Copy out the lines below word for word, giving only their text and leaving out the images.

Exercise data Block Start

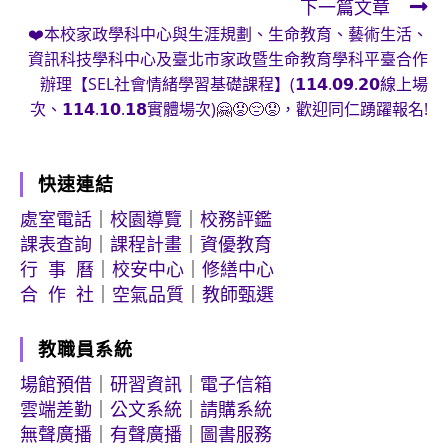
下一篇文章
articles
❤️本校家政學科中心與生涯規劃、生命教育、藝術生活、
資訊科技學科中心及臺北市家政暨生命教育學科平臺合作
辦理【SEL社會情緒學習基礎課程】(𝟭𝟭𝟰.𝟬𝟵.𝟮𝟬線上場
次、𝟭𝟭𝟰.𝟭𝟬.𝟭𝟴實體場次)🤗😡😔😟，歡迎同仁踴躍報名!
快速連結
處室電話
｜
校園導覽
｜
校務評鑑
課表查詢
｜
課程計畫
｜
資優教育
行 事 曆
｜
校安中心
｜
修繕中心
合 作 社
｜
空氣品質
｜
教師甄選
教職員系統
場館預借
｜
研習資訊
｜
電子信箱
雲端差勤
｜
公文系統
｜
請購系統
無聲廣播
｜
有聲廣播
｜
圖書服務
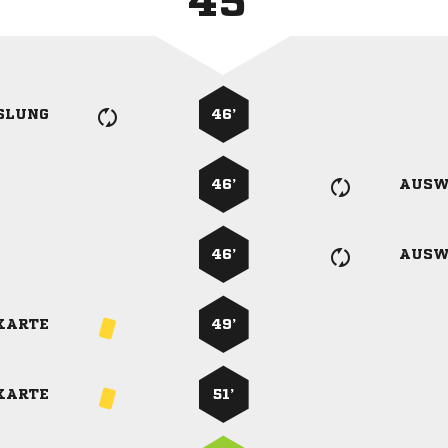
45'
SLUNG
46’
46’
AUSW
46’
AUSW
KARTE
49’
KARTE
51’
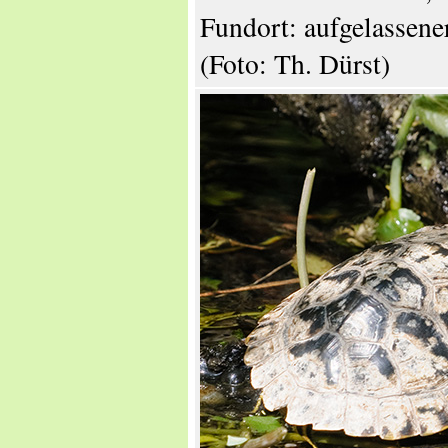
Fundort: aufgelassen
(Foto: Th. Dürst)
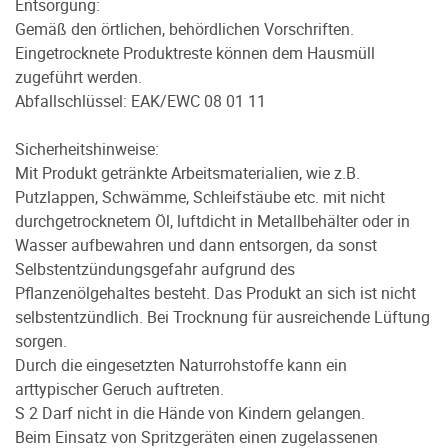
Entsorgung:
Gemäß den örtlichen, behördlichen Vorschriften.
Eingetrocknete Produktreste können dem Hausmüll
zugeführt werden.
Abfallschlüssel: EAK/EWC 08 01 11
Sicherheitshinweise:
Mit Produkt getränkte Arbeitsmaterialien, wie z.B.
Putzlappen, Schwämme, Schleifstäube etc. mit nicht
durchgetrocknetem Öl, luftdicht in Metallbehälter oder in
Wasser aufbewahren und dann entsorgen, da sonst
Selbstentzündungsgefahr aufgrund des
Pflanzenölgehaltes besteht. Das Produkt an sich ist nicht
selbstentzündlich. Bei Trocknung für ausreichende Lüftung
sorgen.
Durch die eingesetzten Naturrohstoffe kann ein
arttypischer Geruch auftreten.
S 2 Darf nicht in die Hände von Kindern gelangen.
Beim Einsatz von Spritzgeräten einen zugelassenen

Exercise data Block End

Answer for the task =>
下一篇文章
articles
❤️本校家政學科中心與生涯規劃、生命教育、藝術生活、
資訊科技學科中心及臺北市家政暨生命教育學科平臺合作
辦理【SEL社會情緒學習基礎課程】(𝟭𝟭𝟰.𝟬𝟵.𝟮𝟬線上場
次、𝟭𝟭𝟰.𝟭𝟬.𝟭𝟴實體場次)🤗😡😔😟，歡迎同仁踴躍報名!
快速連結
處室電話
｜
校園導覽
｜
校務評鑑
課表查詢
｜
課程計畫
｜
資優教育
行 事 曆
｜
校安中心
｜
修繕中心
合 作 社
｜
空氣品質
｜
教師甄選
教職員系統
場館預借
｜
研習資訊
｜
電子信箱
雲端差勤
｜
公文系統
｜
請購系統
無聲廣播
｜
有聲廣播
｜
圖書服務
45'
SLUNG
46’
46’
AUSW
46’
AUSW
KARTE
49’
KARTE
51’
Fundort: aufgelassen
(Foto: Th. Dürst)
Entsorgung:
Gemäß den örtlichen, behördlichen Vorschriften.
Eingetrocknete Produktreste können dem Hausmüll
zugeführt werden.
Abfallschlüssel: EAK/EWC 08 01 11
Sicherheitshinweise:
Mit Produkt getränkte Arbeitsmaterialien, wie z.B.
Putzlappen, Schwämme, Schleifstäube etc. mit nicht
durchgetrocknetem Öl, luftdicht in Metallbehälter oder in
Wasser aufbewahren und dann entsorgen, da sonst
Selbstentzündungsgefahr aufgrund des
Pflanzenölgehaltes besteht. Das Produkt an sich ist nicht
selbstentzündlich. Bei Trocknung für ausreichende Lüftung
sorgen.
Durch die eingesetzten Naturrohstoffe kann ein
arttypischer Geruch auftreten.
S 2 Darf nicht in die Hände von Kindern gelangen.
Beim Einsatz von Spritzgeräten einen zugelassenen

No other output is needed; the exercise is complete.